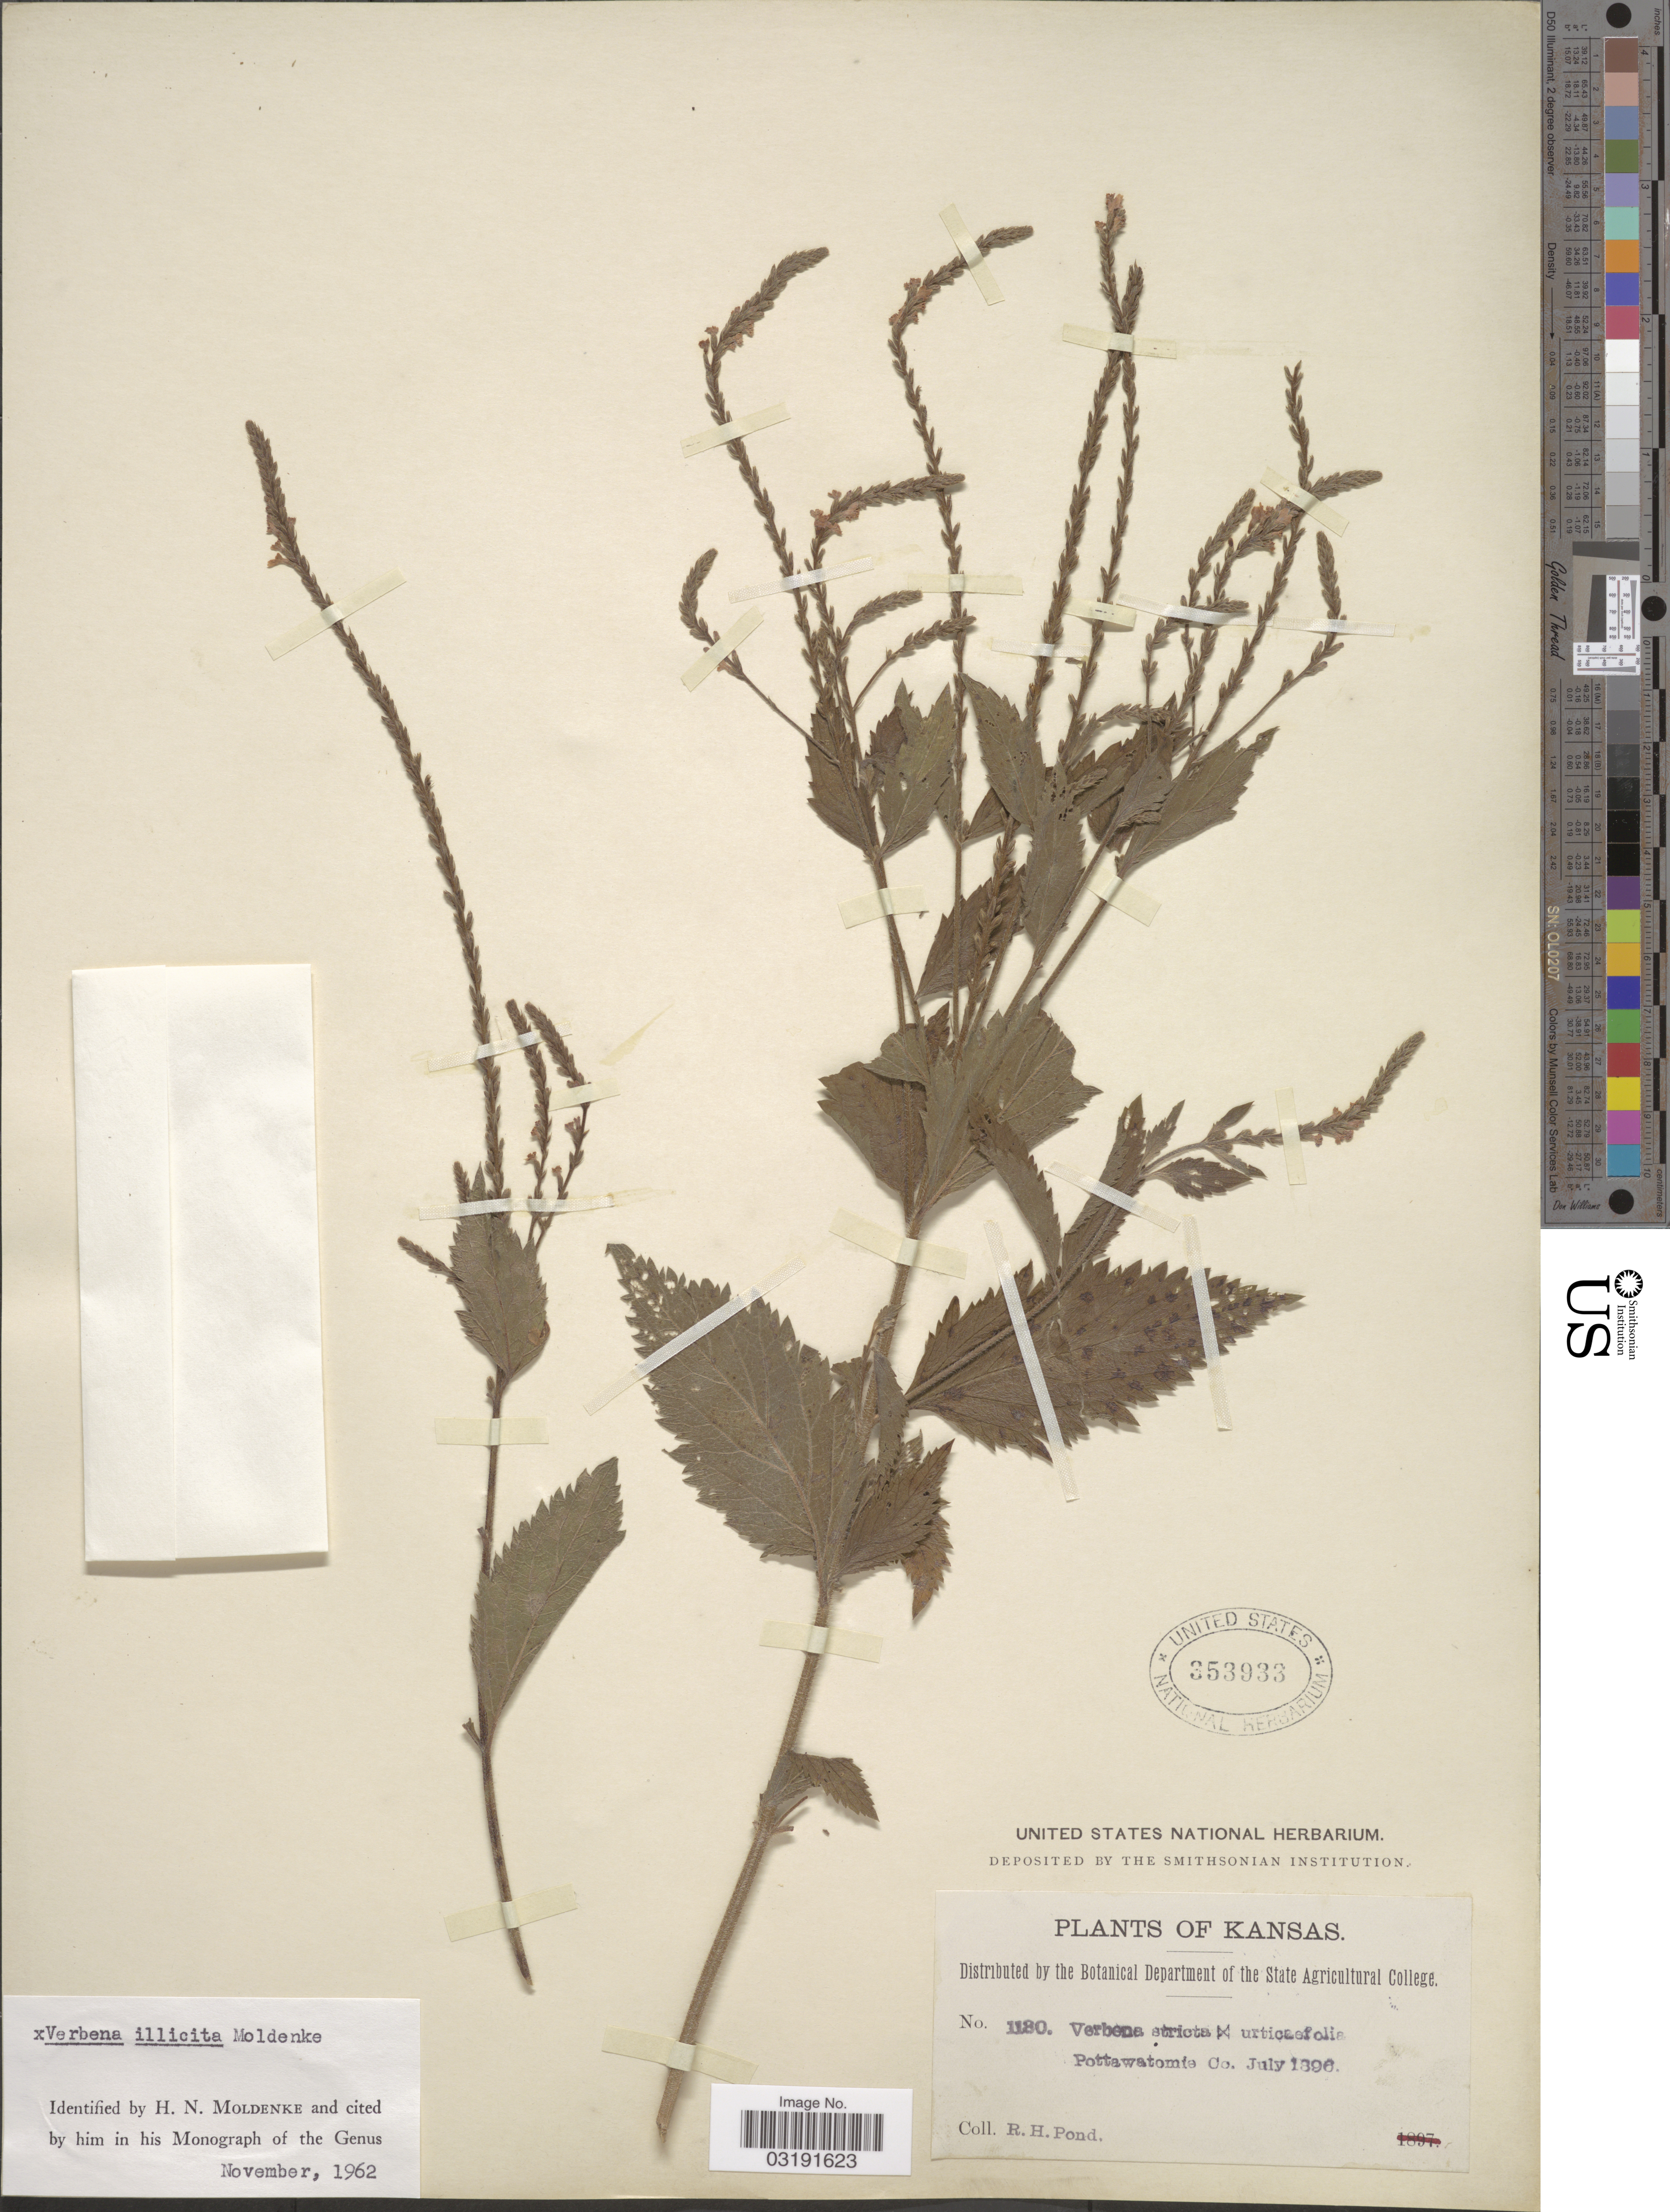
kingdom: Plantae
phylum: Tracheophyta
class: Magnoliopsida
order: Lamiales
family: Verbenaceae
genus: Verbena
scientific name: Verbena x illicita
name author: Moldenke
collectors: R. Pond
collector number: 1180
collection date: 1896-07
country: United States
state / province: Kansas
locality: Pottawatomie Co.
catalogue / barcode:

...

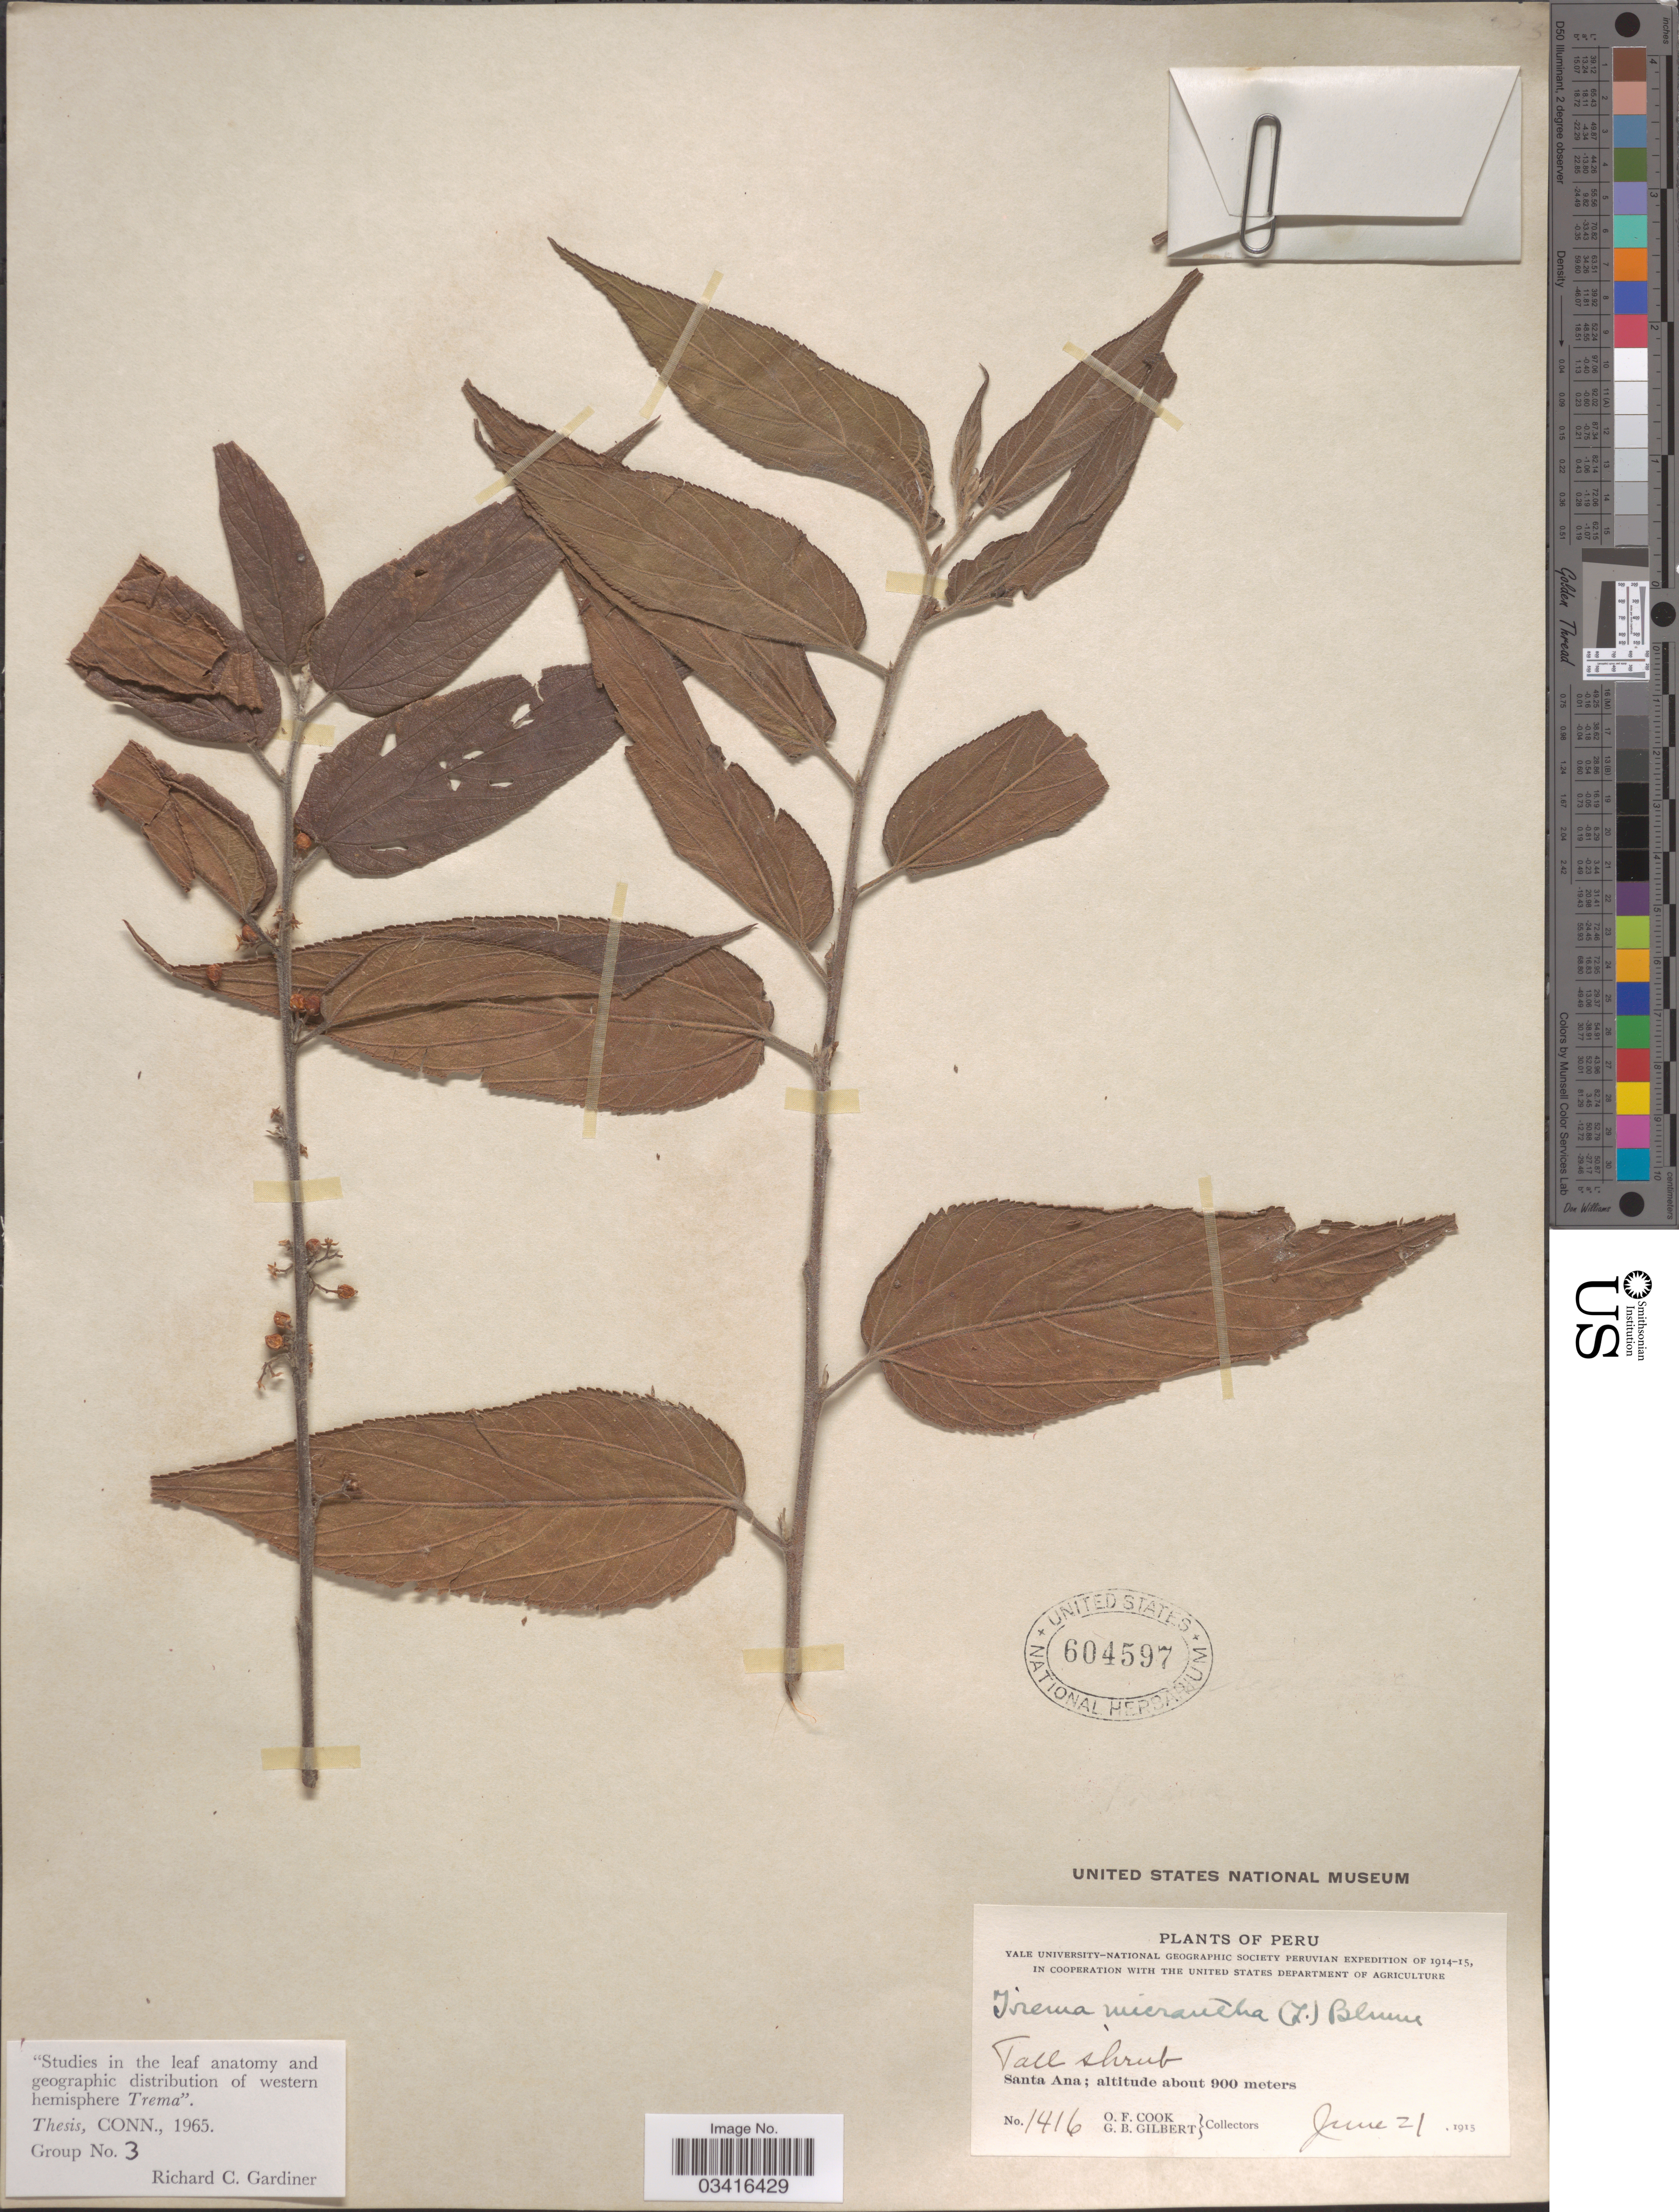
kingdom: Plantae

Set problem: Reproduce the entries starting at the line with "collector number: 1180" and ending at the line with "locality: Pottawatomie Co.", swapping "locality" for "place" and leaving everything else unchanged.

Written response:
collector number: 1180
collection date: 1896-07
country: United States
state / province: Kansas
place: Pottawatomie Co.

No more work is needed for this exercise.